(Raw data)
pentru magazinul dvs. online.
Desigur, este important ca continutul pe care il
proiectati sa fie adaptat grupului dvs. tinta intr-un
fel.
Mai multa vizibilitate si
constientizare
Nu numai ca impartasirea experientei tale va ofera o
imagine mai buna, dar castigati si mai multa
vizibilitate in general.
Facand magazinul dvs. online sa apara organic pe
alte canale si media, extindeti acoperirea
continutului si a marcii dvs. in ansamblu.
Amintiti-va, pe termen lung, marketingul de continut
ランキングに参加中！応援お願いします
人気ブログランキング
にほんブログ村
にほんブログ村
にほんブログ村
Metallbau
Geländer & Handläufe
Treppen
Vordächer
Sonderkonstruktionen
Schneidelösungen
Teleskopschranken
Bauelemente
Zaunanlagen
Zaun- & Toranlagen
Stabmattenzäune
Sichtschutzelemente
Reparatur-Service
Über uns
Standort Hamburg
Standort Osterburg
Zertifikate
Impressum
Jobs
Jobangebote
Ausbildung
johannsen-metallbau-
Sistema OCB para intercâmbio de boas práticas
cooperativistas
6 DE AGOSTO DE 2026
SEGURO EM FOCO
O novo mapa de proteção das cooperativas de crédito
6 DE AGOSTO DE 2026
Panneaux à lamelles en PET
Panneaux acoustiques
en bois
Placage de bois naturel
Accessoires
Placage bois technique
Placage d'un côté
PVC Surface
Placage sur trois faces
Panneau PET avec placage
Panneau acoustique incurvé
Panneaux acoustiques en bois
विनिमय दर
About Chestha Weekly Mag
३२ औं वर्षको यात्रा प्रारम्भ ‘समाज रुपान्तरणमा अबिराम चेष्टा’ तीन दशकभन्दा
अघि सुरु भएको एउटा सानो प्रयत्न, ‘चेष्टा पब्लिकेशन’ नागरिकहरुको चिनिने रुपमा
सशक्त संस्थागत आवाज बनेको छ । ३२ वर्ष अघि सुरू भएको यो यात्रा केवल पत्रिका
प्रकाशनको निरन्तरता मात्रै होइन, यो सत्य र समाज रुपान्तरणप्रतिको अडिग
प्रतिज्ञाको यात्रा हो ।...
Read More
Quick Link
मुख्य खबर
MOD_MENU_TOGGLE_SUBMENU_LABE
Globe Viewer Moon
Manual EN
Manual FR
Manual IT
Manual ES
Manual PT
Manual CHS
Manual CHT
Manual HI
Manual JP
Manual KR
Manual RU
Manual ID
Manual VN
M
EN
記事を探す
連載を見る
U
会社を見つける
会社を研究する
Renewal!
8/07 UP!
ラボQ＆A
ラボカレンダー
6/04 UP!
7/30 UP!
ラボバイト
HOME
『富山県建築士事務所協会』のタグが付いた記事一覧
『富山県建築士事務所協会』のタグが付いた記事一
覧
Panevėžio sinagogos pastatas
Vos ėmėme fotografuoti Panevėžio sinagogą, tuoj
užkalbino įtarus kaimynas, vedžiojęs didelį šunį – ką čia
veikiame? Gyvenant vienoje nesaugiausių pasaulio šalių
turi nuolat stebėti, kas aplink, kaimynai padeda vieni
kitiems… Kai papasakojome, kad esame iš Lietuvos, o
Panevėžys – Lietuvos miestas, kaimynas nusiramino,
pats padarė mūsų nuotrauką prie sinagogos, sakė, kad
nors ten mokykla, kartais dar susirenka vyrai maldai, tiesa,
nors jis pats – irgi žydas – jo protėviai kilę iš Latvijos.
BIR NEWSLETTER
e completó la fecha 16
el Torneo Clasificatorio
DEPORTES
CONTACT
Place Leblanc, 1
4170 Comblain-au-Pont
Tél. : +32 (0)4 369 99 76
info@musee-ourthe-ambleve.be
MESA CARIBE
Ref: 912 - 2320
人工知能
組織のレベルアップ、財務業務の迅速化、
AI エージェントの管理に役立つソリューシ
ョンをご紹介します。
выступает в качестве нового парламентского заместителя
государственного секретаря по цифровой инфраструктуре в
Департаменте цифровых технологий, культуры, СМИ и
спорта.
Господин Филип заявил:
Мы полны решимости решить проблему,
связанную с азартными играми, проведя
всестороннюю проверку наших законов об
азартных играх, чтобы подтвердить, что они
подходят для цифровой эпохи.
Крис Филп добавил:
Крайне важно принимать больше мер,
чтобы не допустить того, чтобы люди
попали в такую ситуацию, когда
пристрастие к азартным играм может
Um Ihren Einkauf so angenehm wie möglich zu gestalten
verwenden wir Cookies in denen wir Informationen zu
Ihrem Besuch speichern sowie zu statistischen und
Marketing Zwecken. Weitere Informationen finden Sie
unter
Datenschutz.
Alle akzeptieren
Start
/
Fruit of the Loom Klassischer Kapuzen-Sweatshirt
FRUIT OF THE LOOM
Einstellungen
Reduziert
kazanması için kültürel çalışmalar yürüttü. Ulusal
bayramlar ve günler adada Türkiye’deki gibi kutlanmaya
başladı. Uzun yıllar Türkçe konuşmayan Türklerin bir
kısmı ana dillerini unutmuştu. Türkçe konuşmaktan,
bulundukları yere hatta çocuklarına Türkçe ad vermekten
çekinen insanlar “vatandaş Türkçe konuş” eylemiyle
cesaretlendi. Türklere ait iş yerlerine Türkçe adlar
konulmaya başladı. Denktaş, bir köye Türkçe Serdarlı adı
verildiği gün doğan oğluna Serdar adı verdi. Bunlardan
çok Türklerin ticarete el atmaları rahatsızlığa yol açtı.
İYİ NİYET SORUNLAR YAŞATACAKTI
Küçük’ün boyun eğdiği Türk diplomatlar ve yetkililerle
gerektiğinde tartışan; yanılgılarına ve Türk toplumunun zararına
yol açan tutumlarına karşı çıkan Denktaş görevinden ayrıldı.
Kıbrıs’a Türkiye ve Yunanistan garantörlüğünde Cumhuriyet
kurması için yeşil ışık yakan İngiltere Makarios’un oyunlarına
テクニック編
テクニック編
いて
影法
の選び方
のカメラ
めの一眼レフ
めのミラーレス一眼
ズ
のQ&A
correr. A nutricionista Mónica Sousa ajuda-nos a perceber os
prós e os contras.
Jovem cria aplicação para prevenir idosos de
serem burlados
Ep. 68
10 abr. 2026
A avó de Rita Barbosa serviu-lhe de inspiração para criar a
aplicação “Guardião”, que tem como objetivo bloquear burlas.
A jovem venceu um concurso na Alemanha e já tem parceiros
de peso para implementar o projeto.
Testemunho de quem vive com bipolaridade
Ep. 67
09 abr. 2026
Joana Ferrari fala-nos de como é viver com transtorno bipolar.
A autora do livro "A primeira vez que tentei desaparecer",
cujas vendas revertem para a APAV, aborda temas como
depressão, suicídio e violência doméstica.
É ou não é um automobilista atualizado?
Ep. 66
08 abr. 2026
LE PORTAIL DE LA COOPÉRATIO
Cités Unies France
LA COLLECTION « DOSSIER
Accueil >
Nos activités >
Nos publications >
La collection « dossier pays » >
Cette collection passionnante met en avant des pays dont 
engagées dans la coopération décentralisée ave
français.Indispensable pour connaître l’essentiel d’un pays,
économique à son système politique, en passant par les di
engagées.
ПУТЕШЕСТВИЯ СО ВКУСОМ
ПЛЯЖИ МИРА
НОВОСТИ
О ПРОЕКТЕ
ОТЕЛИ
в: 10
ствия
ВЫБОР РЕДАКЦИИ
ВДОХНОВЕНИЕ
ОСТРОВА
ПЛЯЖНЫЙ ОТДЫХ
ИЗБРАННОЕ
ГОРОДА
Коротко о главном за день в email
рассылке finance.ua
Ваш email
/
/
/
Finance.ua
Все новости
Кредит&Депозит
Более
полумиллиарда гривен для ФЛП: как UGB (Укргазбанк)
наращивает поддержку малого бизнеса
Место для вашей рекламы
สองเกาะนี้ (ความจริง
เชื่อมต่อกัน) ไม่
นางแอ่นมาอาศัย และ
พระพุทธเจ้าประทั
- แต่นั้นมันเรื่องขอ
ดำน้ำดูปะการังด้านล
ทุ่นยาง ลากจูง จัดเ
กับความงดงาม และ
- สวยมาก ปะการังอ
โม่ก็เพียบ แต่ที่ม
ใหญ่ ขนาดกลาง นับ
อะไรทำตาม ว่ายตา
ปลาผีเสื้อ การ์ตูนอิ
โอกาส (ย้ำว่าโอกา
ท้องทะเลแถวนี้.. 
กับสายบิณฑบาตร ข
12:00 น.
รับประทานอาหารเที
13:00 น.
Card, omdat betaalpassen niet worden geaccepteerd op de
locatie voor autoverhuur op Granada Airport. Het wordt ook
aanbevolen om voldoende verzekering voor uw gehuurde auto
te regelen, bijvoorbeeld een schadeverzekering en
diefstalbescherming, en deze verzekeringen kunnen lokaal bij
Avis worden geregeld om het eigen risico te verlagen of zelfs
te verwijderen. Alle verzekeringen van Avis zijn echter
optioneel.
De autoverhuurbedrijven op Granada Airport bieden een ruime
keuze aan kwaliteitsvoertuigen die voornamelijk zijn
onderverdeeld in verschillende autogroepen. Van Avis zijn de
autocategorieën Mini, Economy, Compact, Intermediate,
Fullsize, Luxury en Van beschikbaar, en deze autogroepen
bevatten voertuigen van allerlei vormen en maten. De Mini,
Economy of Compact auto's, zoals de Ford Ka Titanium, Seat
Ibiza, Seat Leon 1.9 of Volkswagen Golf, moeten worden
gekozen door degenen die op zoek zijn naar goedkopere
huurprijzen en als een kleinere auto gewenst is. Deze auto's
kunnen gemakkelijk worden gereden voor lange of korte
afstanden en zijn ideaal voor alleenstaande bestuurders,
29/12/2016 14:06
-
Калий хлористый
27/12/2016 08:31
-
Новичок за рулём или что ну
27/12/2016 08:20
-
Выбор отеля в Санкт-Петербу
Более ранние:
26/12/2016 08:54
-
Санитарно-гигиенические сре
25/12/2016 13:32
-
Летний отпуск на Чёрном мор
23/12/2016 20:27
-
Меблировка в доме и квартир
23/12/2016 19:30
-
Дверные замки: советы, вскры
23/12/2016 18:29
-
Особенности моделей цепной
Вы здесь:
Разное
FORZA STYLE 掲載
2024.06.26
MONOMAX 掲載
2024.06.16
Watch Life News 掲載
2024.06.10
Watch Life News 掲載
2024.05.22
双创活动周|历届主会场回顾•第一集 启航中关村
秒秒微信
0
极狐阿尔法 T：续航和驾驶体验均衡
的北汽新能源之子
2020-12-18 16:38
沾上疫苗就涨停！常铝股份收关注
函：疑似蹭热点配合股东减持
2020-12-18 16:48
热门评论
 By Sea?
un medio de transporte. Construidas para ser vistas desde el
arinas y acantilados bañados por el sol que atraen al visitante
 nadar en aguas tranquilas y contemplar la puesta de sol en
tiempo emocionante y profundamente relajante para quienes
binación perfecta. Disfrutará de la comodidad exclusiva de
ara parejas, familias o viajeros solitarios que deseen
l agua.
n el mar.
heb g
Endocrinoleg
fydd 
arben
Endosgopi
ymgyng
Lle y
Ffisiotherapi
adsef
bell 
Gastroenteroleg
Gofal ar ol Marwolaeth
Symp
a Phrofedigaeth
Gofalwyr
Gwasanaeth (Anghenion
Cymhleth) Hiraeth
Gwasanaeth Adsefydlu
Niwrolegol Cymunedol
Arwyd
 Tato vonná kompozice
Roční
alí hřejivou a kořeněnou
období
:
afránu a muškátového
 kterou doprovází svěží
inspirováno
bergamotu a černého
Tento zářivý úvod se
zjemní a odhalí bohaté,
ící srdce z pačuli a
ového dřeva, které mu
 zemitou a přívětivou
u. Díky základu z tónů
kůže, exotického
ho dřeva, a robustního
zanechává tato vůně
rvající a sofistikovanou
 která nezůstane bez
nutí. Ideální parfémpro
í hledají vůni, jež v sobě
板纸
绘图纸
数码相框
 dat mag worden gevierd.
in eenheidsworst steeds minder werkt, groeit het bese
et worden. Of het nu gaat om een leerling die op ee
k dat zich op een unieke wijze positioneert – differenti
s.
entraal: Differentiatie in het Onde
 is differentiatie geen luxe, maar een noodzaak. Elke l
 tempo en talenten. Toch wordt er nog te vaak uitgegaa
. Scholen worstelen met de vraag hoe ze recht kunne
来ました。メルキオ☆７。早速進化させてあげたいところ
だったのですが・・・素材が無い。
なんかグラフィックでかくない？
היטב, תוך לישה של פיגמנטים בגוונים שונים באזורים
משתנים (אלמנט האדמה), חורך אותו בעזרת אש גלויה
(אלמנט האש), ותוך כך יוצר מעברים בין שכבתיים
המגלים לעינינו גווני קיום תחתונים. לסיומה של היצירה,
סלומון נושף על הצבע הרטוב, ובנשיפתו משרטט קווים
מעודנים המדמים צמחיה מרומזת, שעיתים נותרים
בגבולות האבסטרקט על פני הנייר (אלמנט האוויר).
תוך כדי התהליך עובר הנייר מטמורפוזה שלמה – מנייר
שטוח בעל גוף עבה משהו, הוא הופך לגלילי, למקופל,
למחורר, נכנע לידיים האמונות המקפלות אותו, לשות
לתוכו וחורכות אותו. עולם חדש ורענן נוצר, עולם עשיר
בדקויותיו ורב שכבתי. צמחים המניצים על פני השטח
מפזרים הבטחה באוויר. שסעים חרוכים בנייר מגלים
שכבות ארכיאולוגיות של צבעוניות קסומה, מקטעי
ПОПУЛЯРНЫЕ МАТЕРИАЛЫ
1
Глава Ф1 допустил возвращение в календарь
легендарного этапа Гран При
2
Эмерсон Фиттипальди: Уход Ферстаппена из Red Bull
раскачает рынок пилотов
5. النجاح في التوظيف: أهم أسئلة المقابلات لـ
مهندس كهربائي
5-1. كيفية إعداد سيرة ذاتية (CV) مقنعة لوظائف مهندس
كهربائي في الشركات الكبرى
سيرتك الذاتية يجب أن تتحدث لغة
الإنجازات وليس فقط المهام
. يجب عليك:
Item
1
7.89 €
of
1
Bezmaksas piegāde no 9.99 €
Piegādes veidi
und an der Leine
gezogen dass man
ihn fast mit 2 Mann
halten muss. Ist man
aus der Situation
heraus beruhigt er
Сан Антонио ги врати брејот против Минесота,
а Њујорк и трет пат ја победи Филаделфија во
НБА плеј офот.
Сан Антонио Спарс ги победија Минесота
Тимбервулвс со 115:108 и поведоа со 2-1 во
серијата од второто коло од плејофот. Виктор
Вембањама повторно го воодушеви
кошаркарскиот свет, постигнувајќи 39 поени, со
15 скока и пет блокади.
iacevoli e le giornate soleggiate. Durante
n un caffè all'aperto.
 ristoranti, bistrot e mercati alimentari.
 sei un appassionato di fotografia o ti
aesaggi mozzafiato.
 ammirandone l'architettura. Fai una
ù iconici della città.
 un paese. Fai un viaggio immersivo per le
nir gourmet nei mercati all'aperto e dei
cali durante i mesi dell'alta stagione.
(End Raw data)
== Exercise prompt ==
The answer should consist of every line above in which "zijn" appears.

== Task response ==
te verwijderen. Alle verzekeringen van Avis zijn echter
keuze aan kwaliteitsvoertuigen die voornamelijk zijn
onderverdeeld in verschillende autogroepen. Van Avis zijn de
gekozen door degenen die op zoek zijn naar goedkopere
afstanden en zijn ideaal voor alleenstaande bestuurders,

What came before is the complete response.